___ PROVIDED TEXT ___

In supergravity theories soft SUSY breaking terms may be added
to the lagrangian without introducing new divergences and thus
need not spoil the supersymmetric solution to the hierarchy
problem. If SUSY breaking is dominated by the F term of a
specific field the soft terms may be related in a model
independent way if supersymmetry breaking occurs in a hidden
sector with coupling to the visible sector via gravitational
effects only\cite{r34,r73,r73a}. In this letter
we will investigate the predictions for the moduli and soft terms
in superstring theories in which the origin of SUSY breaking is
through a gaugino condensate in the hidden sector.

Gaugino condensation \ci{r9a,r9} offers a very plausible
origin
for SUSY breaking for it is very reasonable to expect such a
condensate to form at a scale between the Planck scale and the
electroweak breaking scale if the hidden sector gauge group has
a (running) coupling which becomes large somewhere in this
domain. Non-perturbative studies in effective supergravity
theories resulting from orbifold compactification schemes suggest
the dynamics of the strongly coupled gauge sector is such that
the gaugino condensate will form and trigger supersymmetry
breaking.

___

| WORK INSTRUCTION 1 |
In the supergravity passage above, quote everything from "In supergravity theories" down to "the hidden sector.", swapping "lagrangian" for "Lagrangian".

___ DATASET EXCERPT ___

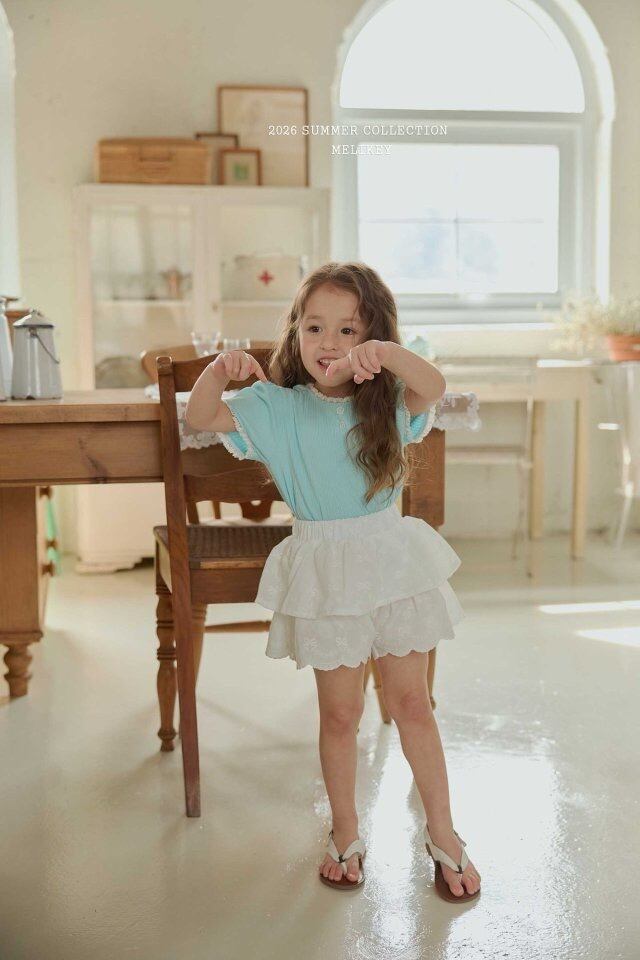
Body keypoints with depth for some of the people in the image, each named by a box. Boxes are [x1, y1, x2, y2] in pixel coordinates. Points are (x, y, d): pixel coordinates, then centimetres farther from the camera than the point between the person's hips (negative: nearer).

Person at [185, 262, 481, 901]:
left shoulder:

___

| WORK INSTRUCTION 2 |
Render the keypoint listing above as a Markdown table with the columns "Row" and "Line". Number each line, skip blank lines, and leave the picture out.

| WORKED SOLUTION 1 |
In supergravity theories soft SUSY breaking terms may be added
to the Lagrangian without introducing new divergences and thus
need not spoil the supersymmetric solution to the hierarchy
problem. If SUSY breaking is dominated by the F term of a
specific field the soft terms may be related in a model
independent way if supersymmetry breaking occurs in a hidden
sector with coupling to the visible sector via gravitational
effects only\cite{r34,r73,r73a}. In this letter
we will investigate the predictions for the moduli and soft terms
in superstring theories in which the origin of SUSY breaking is
through a gaugino condensate in the hidden sector.

| WORKED SOLUTION 2 |
| Row | Line |
|---|---|
| 1 | Body keypoints with depth for some of the people in the image, each named by a box. Boxes are [x1, y1, x2, y2] in pixel coordinates. Points are (x, y, d): pixel coordinates, then centimetres farther from the camera than the point between the person's hips (negative: nearer). |
| 2 | Person at [185, 262, 481, 901]: |
| 3 | left shoulder: |